_Work instruction_
Report how many lines in the data include the string "Left", and add nothing else.

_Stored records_
Segment Open
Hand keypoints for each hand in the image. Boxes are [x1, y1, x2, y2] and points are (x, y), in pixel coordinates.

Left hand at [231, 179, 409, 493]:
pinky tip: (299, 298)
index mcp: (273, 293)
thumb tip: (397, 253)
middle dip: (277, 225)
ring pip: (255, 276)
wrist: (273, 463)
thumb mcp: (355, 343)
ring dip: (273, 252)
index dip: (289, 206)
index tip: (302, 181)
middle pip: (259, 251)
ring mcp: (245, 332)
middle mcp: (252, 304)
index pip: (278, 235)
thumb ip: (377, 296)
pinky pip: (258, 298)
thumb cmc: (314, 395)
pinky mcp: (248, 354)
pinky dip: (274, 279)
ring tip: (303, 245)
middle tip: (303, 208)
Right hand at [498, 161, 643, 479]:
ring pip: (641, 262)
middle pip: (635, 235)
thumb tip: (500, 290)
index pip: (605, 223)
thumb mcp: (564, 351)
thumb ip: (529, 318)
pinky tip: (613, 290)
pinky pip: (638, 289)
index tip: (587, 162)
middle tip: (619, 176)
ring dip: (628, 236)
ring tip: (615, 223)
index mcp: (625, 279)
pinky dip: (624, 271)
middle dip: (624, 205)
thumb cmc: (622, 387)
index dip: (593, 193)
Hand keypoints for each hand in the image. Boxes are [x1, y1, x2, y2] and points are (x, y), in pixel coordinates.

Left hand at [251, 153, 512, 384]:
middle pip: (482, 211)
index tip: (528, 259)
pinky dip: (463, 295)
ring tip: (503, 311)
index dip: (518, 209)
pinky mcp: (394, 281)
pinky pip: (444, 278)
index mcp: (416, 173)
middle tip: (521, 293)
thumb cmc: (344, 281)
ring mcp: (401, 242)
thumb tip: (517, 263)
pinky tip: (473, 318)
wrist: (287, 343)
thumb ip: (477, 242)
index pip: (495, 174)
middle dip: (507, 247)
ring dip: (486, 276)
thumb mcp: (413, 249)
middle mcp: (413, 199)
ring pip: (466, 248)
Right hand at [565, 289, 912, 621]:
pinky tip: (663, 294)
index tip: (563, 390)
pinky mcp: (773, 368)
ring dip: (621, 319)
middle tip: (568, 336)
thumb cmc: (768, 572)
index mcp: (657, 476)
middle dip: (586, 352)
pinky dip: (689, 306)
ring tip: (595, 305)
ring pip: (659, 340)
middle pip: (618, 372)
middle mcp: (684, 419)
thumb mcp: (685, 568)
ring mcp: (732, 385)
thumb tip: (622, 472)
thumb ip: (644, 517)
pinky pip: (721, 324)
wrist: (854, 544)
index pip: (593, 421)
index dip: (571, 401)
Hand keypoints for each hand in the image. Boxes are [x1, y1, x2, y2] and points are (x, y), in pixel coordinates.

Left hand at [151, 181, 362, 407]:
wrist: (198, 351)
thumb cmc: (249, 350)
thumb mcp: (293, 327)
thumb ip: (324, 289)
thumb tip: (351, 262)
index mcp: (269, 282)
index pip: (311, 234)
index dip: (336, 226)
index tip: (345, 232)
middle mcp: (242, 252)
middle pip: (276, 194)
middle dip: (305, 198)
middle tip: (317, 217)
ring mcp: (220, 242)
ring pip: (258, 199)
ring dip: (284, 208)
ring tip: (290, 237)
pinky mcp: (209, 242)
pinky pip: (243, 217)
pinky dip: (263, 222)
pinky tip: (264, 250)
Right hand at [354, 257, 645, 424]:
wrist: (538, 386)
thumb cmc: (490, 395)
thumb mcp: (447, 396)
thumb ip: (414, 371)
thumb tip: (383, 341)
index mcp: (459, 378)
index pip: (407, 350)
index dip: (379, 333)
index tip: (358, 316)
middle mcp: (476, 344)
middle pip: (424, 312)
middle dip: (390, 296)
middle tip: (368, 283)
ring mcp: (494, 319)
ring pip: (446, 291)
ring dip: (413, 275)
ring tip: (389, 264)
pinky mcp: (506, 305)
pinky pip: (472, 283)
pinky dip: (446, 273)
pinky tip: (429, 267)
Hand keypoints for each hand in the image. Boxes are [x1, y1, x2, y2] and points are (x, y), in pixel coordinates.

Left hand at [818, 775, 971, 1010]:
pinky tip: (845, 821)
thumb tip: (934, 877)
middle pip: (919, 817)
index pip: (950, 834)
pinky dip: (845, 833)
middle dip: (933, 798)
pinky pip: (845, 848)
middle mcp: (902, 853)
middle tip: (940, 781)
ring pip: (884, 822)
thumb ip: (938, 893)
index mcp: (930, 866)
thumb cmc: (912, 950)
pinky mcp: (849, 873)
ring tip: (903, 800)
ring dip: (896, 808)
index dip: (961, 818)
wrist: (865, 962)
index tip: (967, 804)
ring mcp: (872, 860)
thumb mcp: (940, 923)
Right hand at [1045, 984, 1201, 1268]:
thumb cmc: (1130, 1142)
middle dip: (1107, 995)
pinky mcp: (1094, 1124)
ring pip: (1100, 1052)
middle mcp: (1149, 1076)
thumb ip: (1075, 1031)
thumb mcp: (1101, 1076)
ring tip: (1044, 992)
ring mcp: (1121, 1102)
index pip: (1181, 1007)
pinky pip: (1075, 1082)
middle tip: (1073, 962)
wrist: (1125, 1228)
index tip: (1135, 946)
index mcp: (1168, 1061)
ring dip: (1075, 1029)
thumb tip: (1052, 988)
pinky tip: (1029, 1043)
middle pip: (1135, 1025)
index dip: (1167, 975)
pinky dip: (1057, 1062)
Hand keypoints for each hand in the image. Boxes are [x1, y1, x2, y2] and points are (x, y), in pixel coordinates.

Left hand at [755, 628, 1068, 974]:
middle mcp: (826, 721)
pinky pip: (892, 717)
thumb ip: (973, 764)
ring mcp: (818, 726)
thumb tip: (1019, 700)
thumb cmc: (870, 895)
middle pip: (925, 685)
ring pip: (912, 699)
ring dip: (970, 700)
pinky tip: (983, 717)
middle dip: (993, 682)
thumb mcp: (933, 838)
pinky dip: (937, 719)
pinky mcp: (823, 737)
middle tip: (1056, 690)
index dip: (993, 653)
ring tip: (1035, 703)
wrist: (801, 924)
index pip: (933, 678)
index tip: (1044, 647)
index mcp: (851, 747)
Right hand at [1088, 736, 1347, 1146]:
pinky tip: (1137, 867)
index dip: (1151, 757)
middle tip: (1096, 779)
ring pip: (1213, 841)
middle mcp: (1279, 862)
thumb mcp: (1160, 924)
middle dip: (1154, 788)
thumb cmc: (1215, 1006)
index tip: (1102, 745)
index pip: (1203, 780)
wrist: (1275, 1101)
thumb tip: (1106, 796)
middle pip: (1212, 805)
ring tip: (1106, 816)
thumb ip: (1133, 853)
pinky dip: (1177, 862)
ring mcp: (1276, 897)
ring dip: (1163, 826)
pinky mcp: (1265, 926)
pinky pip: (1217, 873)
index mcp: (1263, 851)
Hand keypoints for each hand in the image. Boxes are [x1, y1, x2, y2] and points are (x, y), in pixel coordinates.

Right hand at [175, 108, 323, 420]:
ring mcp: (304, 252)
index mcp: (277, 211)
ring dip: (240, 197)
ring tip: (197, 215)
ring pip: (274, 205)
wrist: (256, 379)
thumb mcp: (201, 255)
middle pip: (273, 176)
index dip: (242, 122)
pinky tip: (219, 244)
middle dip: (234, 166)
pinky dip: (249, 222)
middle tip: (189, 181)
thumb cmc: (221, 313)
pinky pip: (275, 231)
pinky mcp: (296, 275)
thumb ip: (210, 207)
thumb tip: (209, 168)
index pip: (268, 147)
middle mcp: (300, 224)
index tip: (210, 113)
Segment Closed
_Your solution_
5